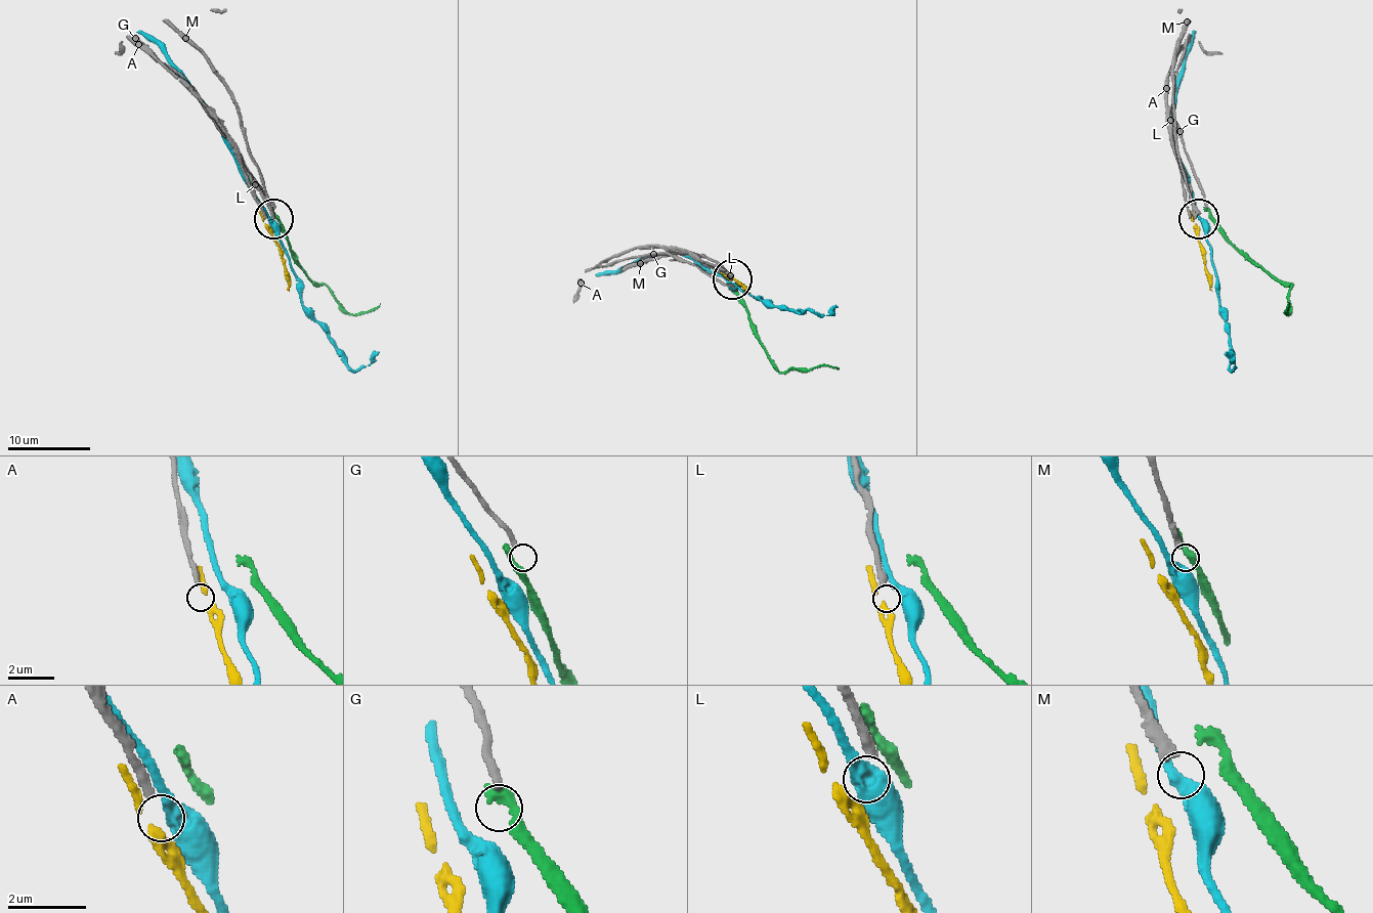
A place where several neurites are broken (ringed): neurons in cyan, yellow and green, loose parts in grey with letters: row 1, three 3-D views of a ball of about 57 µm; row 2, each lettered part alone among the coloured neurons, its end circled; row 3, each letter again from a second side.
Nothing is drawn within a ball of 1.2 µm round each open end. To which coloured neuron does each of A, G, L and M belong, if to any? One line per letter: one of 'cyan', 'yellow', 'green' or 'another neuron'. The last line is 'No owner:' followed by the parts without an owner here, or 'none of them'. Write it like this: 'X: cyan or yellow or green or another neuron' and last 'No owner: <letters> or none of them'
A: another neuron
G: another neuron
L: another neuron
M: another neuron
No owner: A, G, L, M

***

[Instructions for the task] Beginning with the line that contains "Nothing is drawn", quote each line exactly through the last line of the entries above, and nothing beyond them.

[Answer for this exercise]
Nothing is drawn within a ball of 1.2 µm round each open end. To which coloured neuron does each of A, G, L and M belong, if to any? One line per letter: one of 'cyan', 'yellow', 'green' or 'another neuron'. The last line is 'No owner:' followed by the parts without an owner here, or 'none of them'. Write it like this: 'X: cyan or yellow or green or another neuron' and last 'No owner: <letters> or none of them'
A: another neuron
G: another neuron
L: another neuron
M: another neuron
No owner: A, G, L, M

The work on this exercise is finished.